+++ Records for this exercise
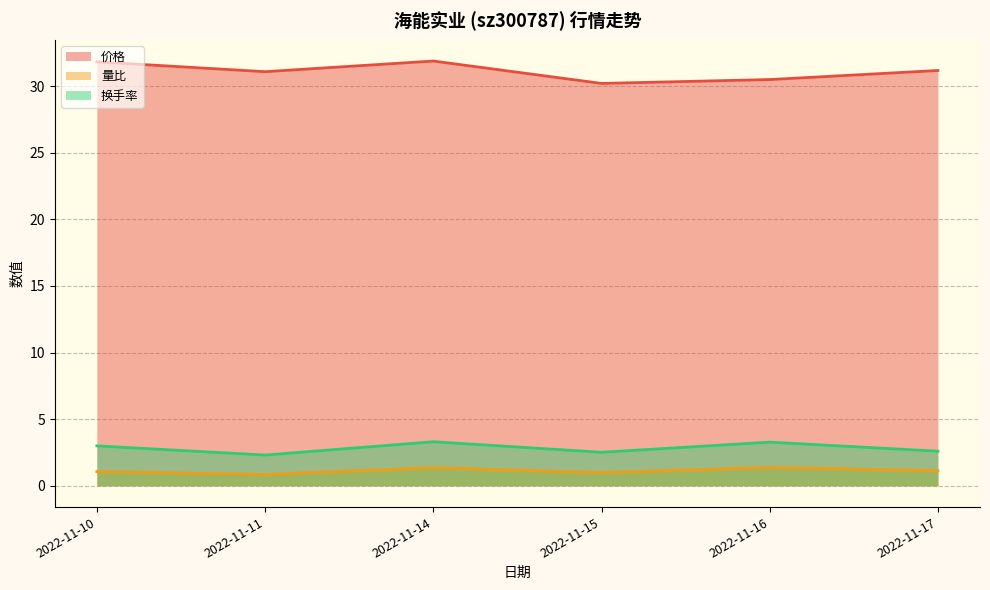

Which series has the largest total across all categories?

价格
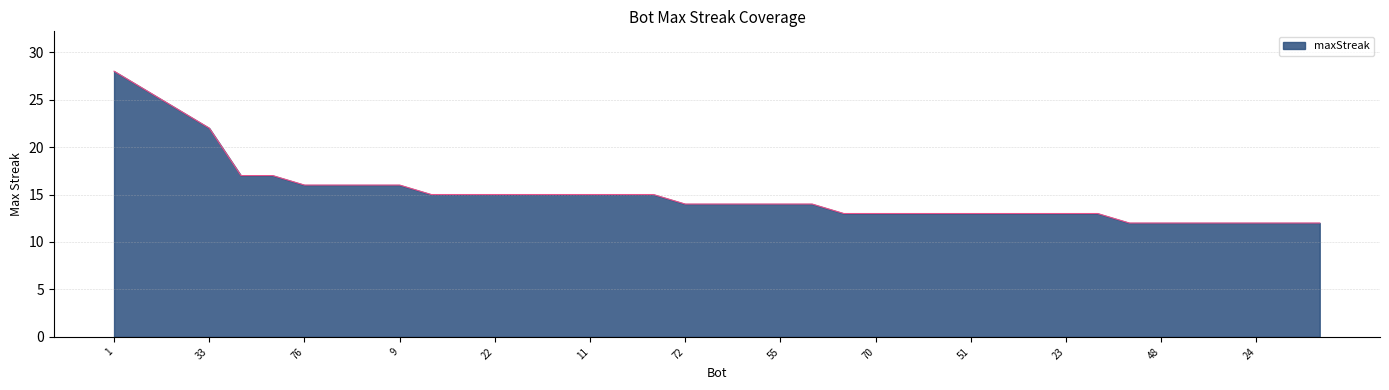

What is the maximum value shown in the chart?

28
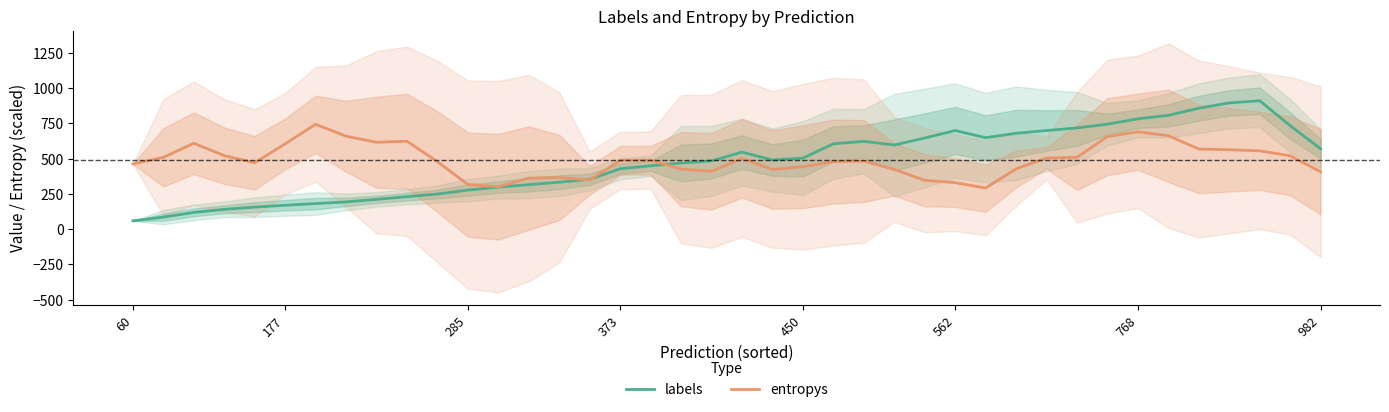

Is it true that entropys equals 410.4 at 19?

True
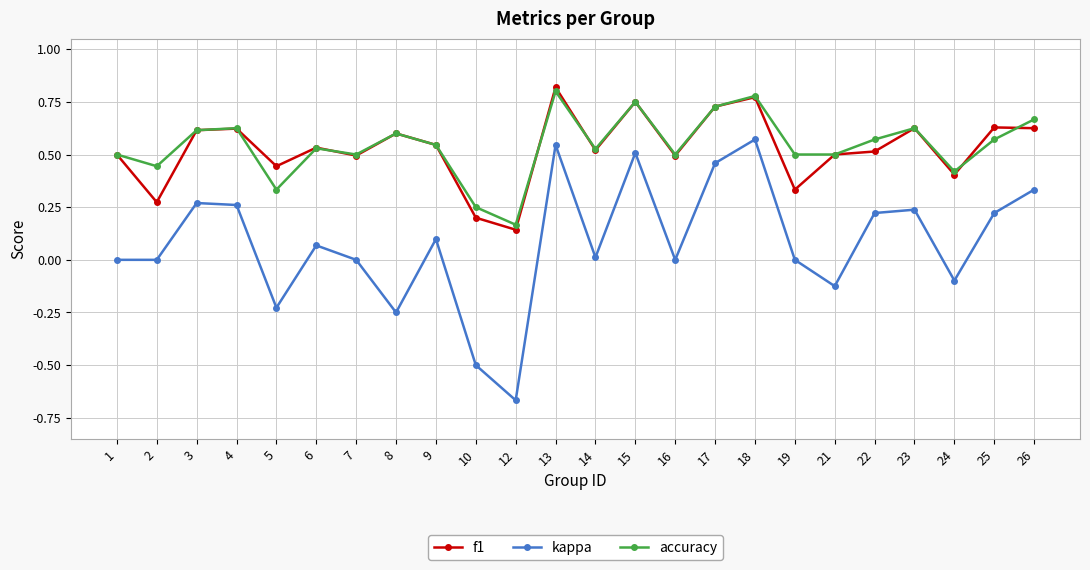

At which category does the chart reach its minimum across all series?

12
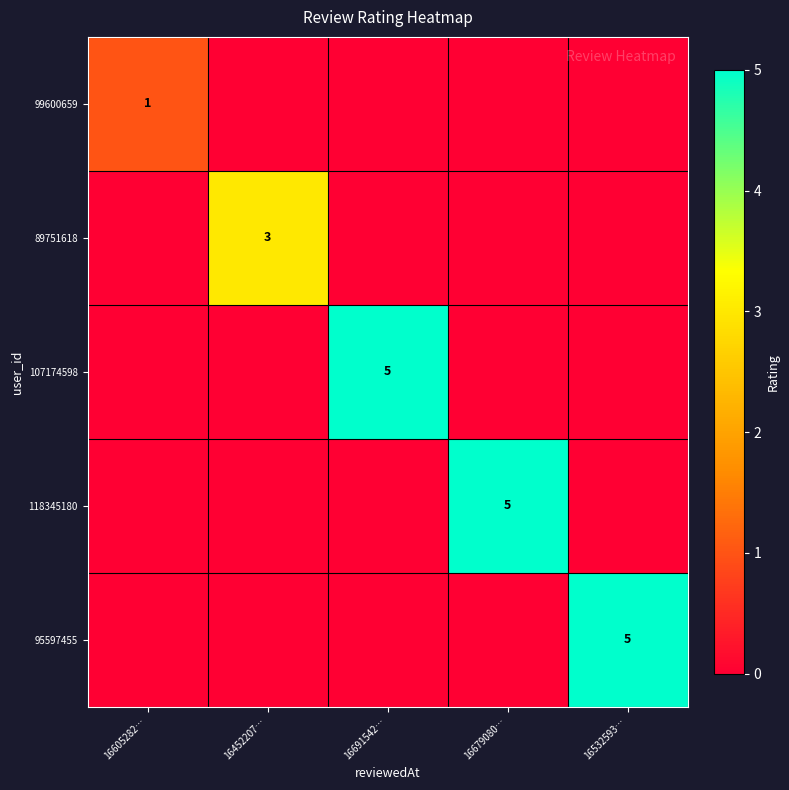

The value of 99600659 at 16605282… is 1. True or false?

True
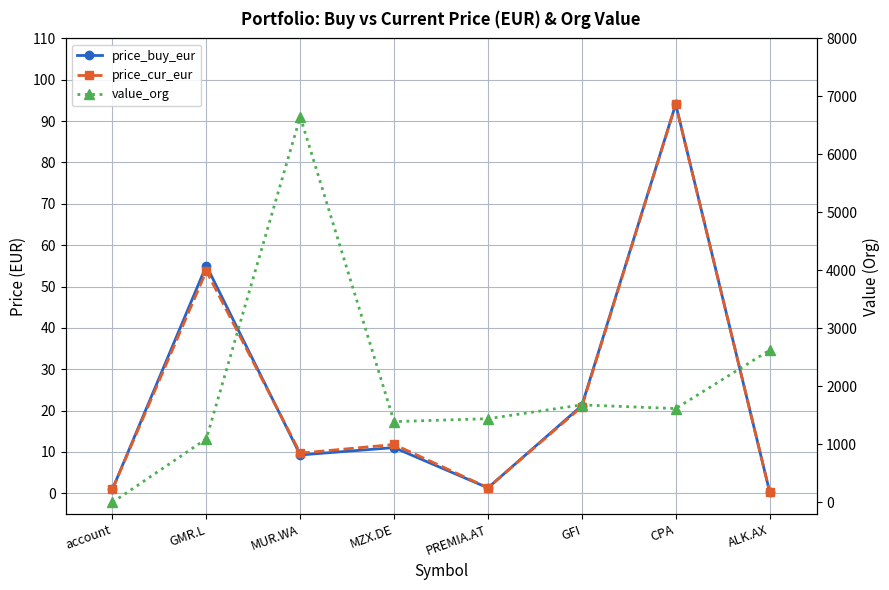

Which series ends up on top after the final intersection of value_org and price_cur_eur?

value_org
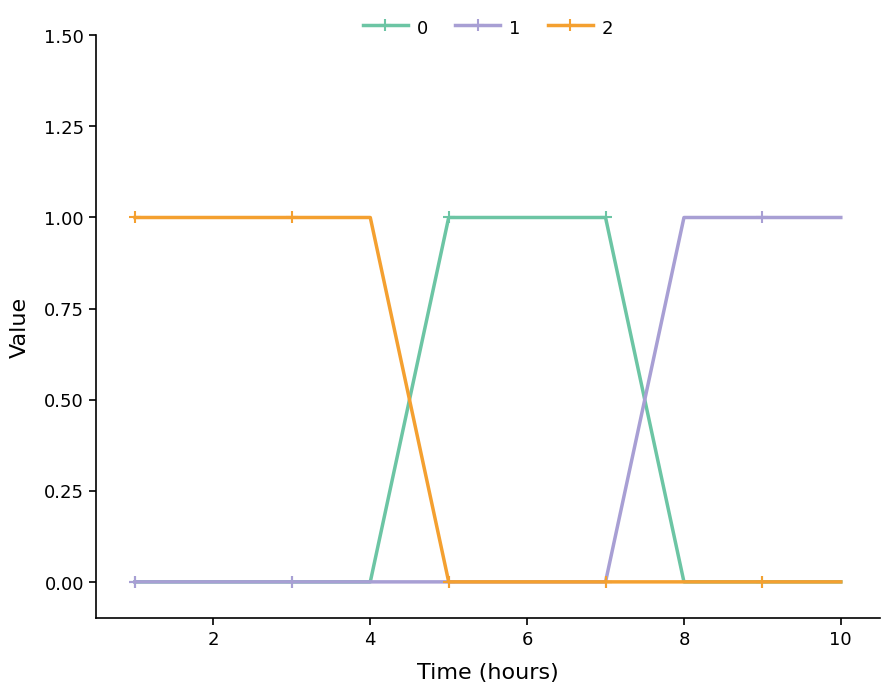

What is the value of the 2 point at the 4th from the left?

1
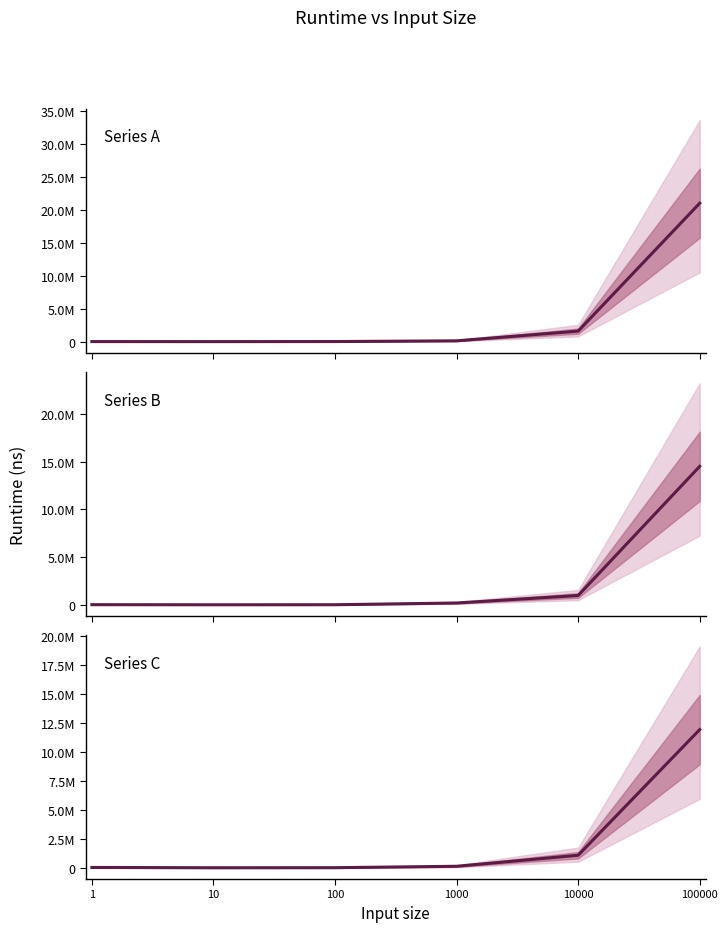

Which category has the lowest value in the Series B series?

10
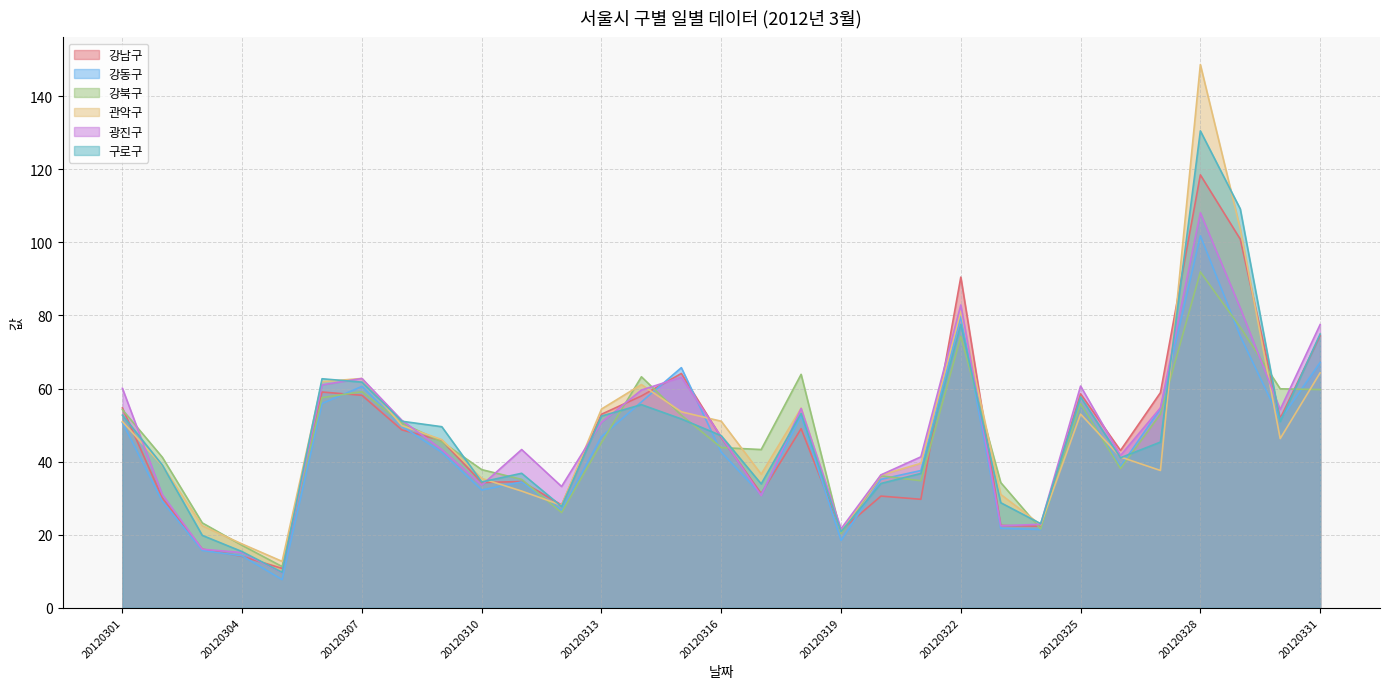

Reading right to left, what are all the values shown in this chart?

강남구: 20120331=74.5	20120330=51.8	20120329=100.9	20120328=118.5	20120327=58.9	20120326=43.0	20120325=58.5	20120324=22.3	20120323=22.5	20120322=90.5	20120321=29.7	20120320=30.5	20120319=21.2	20120318=49.0	20120317=31.2	20120316=46.6	20120315=64.1	20120314=58.0	20120313=53.0	20120312=28.1	20120311=34.5	20120310=34.2	20120309=45.8	20120308=48.7	20120307=58.1	20120306=59.0	20120305=10.8	20120304=14.0	20120303=16.0	20120302=30.0	20120301=54.7
강동구: 20120331=67.1	20120330=51.5	20120329=74.3	20120328=101.8	20120327=54.5	20120326=38.7	20120325=56.0	20120324=21.4	20120323=21.7	20120322=79.8	20120321=37.5	20120320=35.1	20120319=18.4	20120318=52.5	20120317=30.9	20120316=42.6	20120315=65.7	20120314=56.3	20120313=46.8	20120312=26.6	20120311=34.4	20120310=32.2	20120309=42.5	20120308=49.7	20120307=60.6	20120306=55.9	20120305=7.7	20120304=14.2	20120303=15.7	20120302=29.1	20120301=50.7
강북구: 20120331=59.7	20120330=59.9	20120329=76.8	20120328=91.9	20120327=53.0	20120326=38.1	20120325=55.9	20120324=21.5	20120323=34.2	20120322=74.2	20120321=34.8	20120320=36.1	20120319=20.3	20120318=63.9	20120317=43.3	20120316=43.8	20120315=52.7	20120314=63.2	20120313=45.2	20120312=26.0	20120311=35.1	20120310=37.8	20120309=45.4	20120308=50.5	20120307=59.1	20120306=57.5	20120305=11.2	20120304=17.0	20120303=23.2	20120302=41.2	20120301=54.2
관악구: 20120331=64.3	20120330=46.3	20120329=103.7	20120328=148.7	20120327=37.6	20120326=41.2	20120325=53.0	20120324=22.7	20120323=31.0	20120322=81.2	20120321=39.5	20120320=36.3	20120319=20.8	20120318=54.6	20120317=36.5	20120316=51.0	20120315=53.6	20120314=61.1	20120313=54.4	20120312=28.0	20120311=31.9	20120310=35.4	20120309=46.0	20120308=49.9	20120307=62.8	20120306=61.9	20120305=12.7	20120304=17.4	20120303=22.4	20120302=38.9	20120301=51.0
광진구: 20120331=77.5	20120330=54.2	20120329=82.0	20120328=108.1	20120327=54.7	20120326=41.7	20120325=60.7	20120324=22.8	20120323=22.4	20120322=82.9	20120321=41.3	20120320=36.4	20120319=21.6	20120318=54.5	20120317=30.7	20120316=46.8	20120315=63.1	20120314=59.6	20120313=50.8	20120312=33.2	20120311=43.3	20120310=33.5	20120309=43.3	20120308=51.3	20120307=62.8	20120306=61.0	20120305=9.6	20120304=15.1	20120303=16.0	20120302=30.9	20120301=60.0
구로구: 20120331=74.9	20120330=51.0	20120329=109.2	20120328=130.5	20120327=45.3	20120326=41.0	20120325=57.7	20120324=23.0	20120323=28.7	20120322=77.6	20120321=36.8	20120320=34.0	20120319=20.8	20120318=53.2	20120317=33.9	20120316=47.1	20120315=51.7	20120314=55.6	20120313=52.5	20120312=27.7	20120311=36.8	20120310=34.4	20120309=49.5	20120308=51.0	20120307=61.8	20120306=62.7	20120305=9.7	20120304=15.3	20120303=19.8	20120302=39.0	20120301=52.7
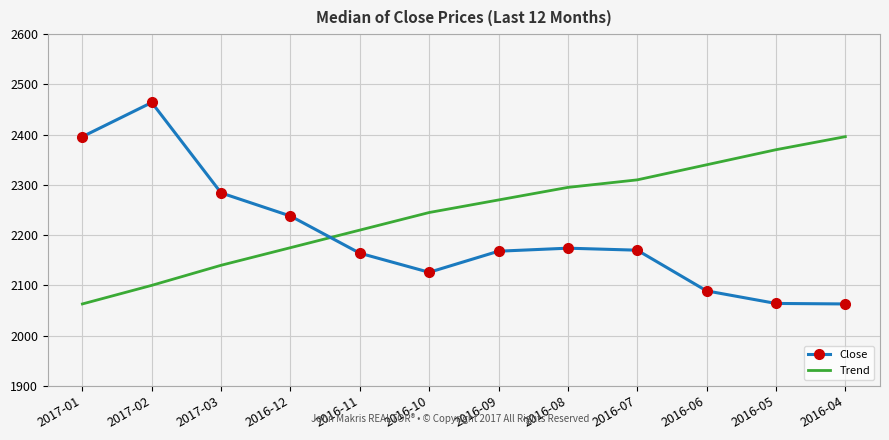

The value of Close at 2017-02 is 4065. True or false?

False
++++++
_Instructions for the task:_
Reproduce every one of the records above word for word, leaving out the pictures.

_Response box:_
Which series has the largest total across all categories?

价格

What is the maximum value shown in the chart?

28

Is it true that entropys equals 410.4 at 19?

True

At which category does the chart reach its minimum across all series?

12

The value of 99600659 at 16605282… is 1. True or false?

True

Which series ends up on top after the final intersection of value_org and price_cur_eur?

value_org

What is the value of the 2 point at the 4th from the left?

1

Which category has the lowest value in the Series B series?

10

Reading right to left, what are all the values shown in this chart?

강남구: 20120331=74.5	20120330=51.8	20120329=100.9	20120328=118.5	20120327=58.9	20120326=43.0	20120325=58.5	20120324=22.3	20120323=22.5	20120322=90.5	20120321=29.7	20120320=30.5	20120319=21.2	20120318=49.0	20120317=31.2	20120316=46.6	20120315=64.1	20120314=58.0	20120313=53.0	20120312=28.1	20120311=34.5	20120310=34.2	20120309=45.8	20120308=48.7	20120307=58.1	20120306=59.0	20120305=10.8	20120304=14.0	20120303=16.0	20120302=30.0	20120301=54.7
강동구: 20120331=67.1	20120330=51.5	20120329=74.3	20120328=101.8	20120327=54.5	20120326=38.7	20120325=56.0	20120324=21.4	20120323=21.7	20120322=79.8	20120321=37.5	20120320=35.1	20120319=18.4	20120318=52.5	20120317=30.9	20120316=42.6	20120315=65.7	20120314=56.3	20120313=46.8	20120312=26.6	20120311=34.4	20120310=32.2	20120309=42.5	20120308=49.7	20120307=60.6	20120306=55.9	20120305=7.7	20120304=14.2	20120303=15.7	20120302=29.1	20120301=50.7
강북구: 20120331=59.7	20120330=59.9	20120329=76.8	20120328=91.9	20120327=53.0	20120326=38.1	20120325=55.9	20120324=21.5	20120323=34.2	20120322=74.2	20120321=34.8	20120320=36.1	20120319=20.3	20120318=63.9	20120317=43.3	20120316=43.8	20120315=52.7	20120314=63.2	20120313=45.2	20120312=26.0	20120311=35.1	20120310=37.8	20120309=45.4	20120308=50.5	20120307=59.1	20120306=57.5	20120305=11.2	20120304=17.0	20120303=23.2	20120302=41.2	20120301=54.2
관악구: 20120331=64.3	20120330=46.3	20120329=103.7	20120328=148.7	20120327=37.6	20120326=41.2	20120325=53.0	20120324=22.7	20120323=31.0	20120322=81.2	20120321=39.5	20120320=36.3	20120319=20.8	20120318=54.6	20120317=36.5	20120316=51.0	20120315=53.6	20120314=61.1	20120313=54.4	20120312=28.0	20120311=31.9	20120310=35.4	20120309=46.0	20120308=49.9	20120307=62.8	20120306=61.9	20120305=12.7	20120304=17.4	20120303=22.4	20120302=38.9	20120301=51.0
광진구: 20120331=77.5	20120330=54.2	20120329=82.0	20120328=108.1	20120327=54.7	20120326=41.7	20120325=60.7	20120324=22.8	20120323=22.4	20120322=82.9	20120321=41.3	20120320=36.4	20120319=21.6	20120318=54.5	20120317=30.7	20120316=46.8	20120315=63.1	20120314=59.6	20120313=50.8	20120312=33.2	20120311=43.3	20120310=33.5	20120309=43.3	20120308=51.3	20120307=62.8	20120306=61.0	20120305=9.6	20120304=15.1	20120303=16.0	20120302=30.9	20120301=60.0
구로구: 20120331=74.9	20120330=51.0	20120329=109.2	20120328=130.5	20120327=45.3	20120326=41.0	20120325=57.7	20120324=23.0	20120323=28.7	20120322=77.6	20120321=36.8	20120320=34.0	20120319=20.8	20120318=53.2	20120317=33.9	20120316=47.1	20120315=51.7	20120314=55.6	20120313=52.5	20120312=27.7	20120311=36.8	20120310=34.4	20120309=49.5	20120308=51.0	20120307=61.8	20120306=62.7	20120305=9.7	20120304=15.3	20120303=19.8	20120302=39.0	20120301=52.7

The value of Close at 2017-02 is 4065. True or false?

False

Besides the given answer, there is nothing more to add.